Namun, menurut dia, capaian opini Wajar Tanpa Pengecualian (WTP) tidak boleh berhenti sebagai prestasi administratif semata. Pengelolaan keuangan daerah harus mampu memberikan manfaat nyata bagi masyarakat.
Pesan itu sejalan dengan komitmen Pemerintah Provinsi Bali. Gubernur Wayan Koster menegaskan bahwa kualitas pengelolaan keuangan tidak hanya diukur dari kepatuhan administrasi, tetapi juga dari dampaknya terhadap pembangunan daerah dan kesejahteraan masyarakat.
Koster menyampaikan apresiasi atas arahan dan rekomendasi yang diberikan BPK RI kepada pemerintah provinsi maupun pemerintah kabupaten/kota di Bali.
“Sesuai arahan BPK, pengelolaan keuangan harus efektif, efisien, dan tepat sasaran.
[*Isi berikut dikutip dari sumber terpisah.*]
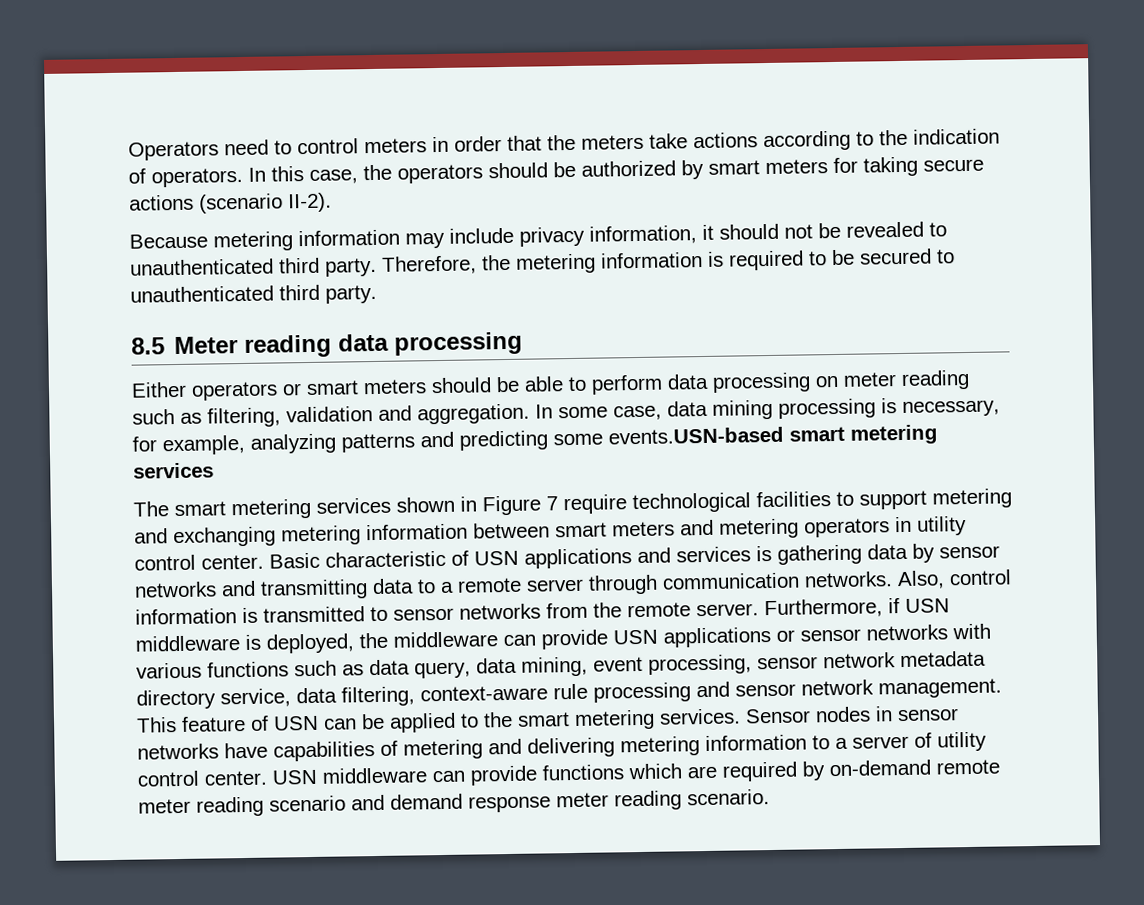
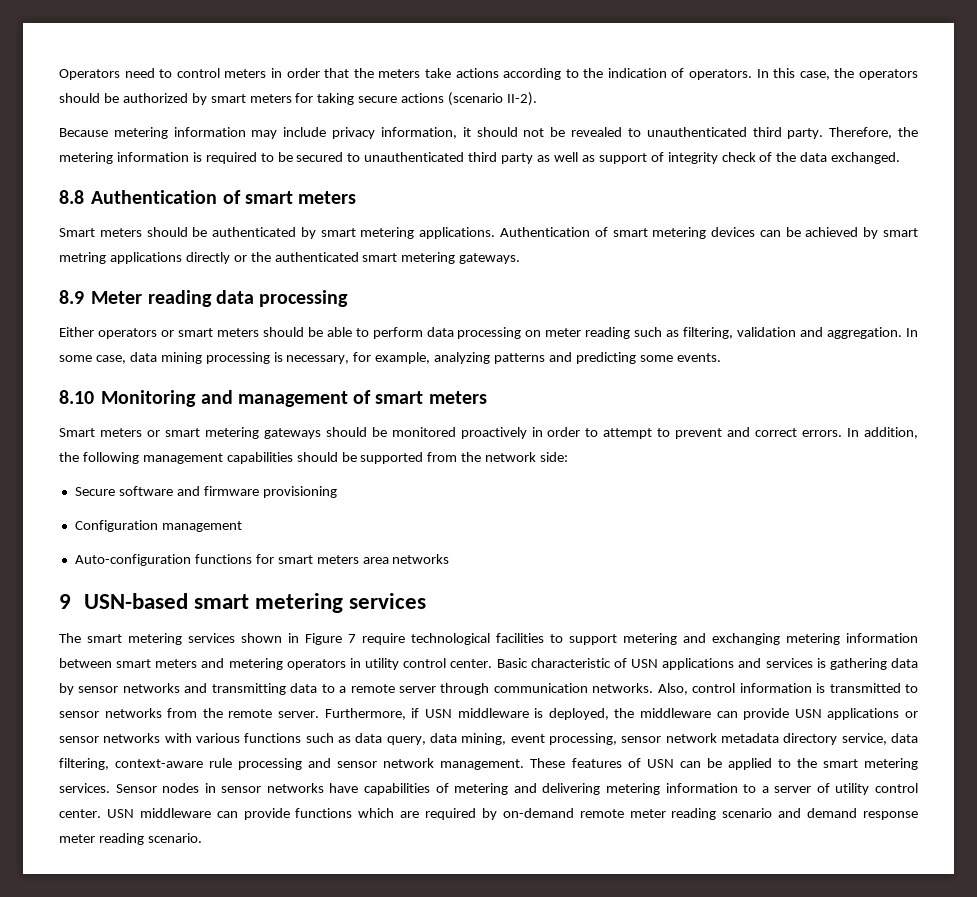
[325,284,377,304] [131,337,165,355] party. // 8.5 -> [501,152,901,164] [59,190,357,204] [59,227,919,239] [59,252,521,264] [59,290,84,304] party as well as support of integrity check of the data exchanged. // 8.8 Authentication of smart meters // Smart meters should be authenticated by smart metering applications. Authentication of smart metering devices can be achieved by smart metring applications directly or the authenticated smart metering gateways. // 8.9
[608,426,784,445] events.USN-based -> [676,353,721,362] [59,390,487,407] [59,427,919,439] [59,452,569,464] [74,486,337,498] [74,520,242,532] [74,554,450,566] [59,593,188,609] events. // 8.10 Monitoring and management of smart meters // Smart meters or smart metering gateways should be monitored proactively in order to attempt to prevent and correct errors. In addition, the following management capabilities should be supported from the network side: // Secure software and firmware provisioning // Configuration management // Auto-configuration functions for smart meters area networks // 9 USN-based
[136,715,246,733] This feature -> [530,758,622,768] These features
Kami berkomitmen menjalankan setiap rekomendasi agar pengelolaan keuangan daerah tidak hanya baik secara administratif, tetapi juga memberikan dampak nyata bagi pembangunan dan kesejahteraan masyarakat Bali,” ujarnya.
Ia menambahkan, disiplin dalam menindaklanjuti rekomendasi BPK menjadi salah satu kunci menjaga kualitas tata kelola keuangan daerah sekaligus memastikan program pembangunan berjalan sesuai kebutuhan masyarakat.
Rapat paripurna tersebut juga dihadiri anggota DPD RI perwakilan Bali, para bupati dan wali kota se-Bali, ketua DPRD kabupaten/kota, serta pimpinan perangkat daerah di lingkungan Pemerintah Provinsi Bali. Penyerahan LHP BPK itu menjadi momentum evaluasi sekaligus penguatan komitmen pemerintah daerah dalam mewujudkan pengelolaan keuangan yang akuntabel dan berorientasi pada hasil pembangunan. (Art).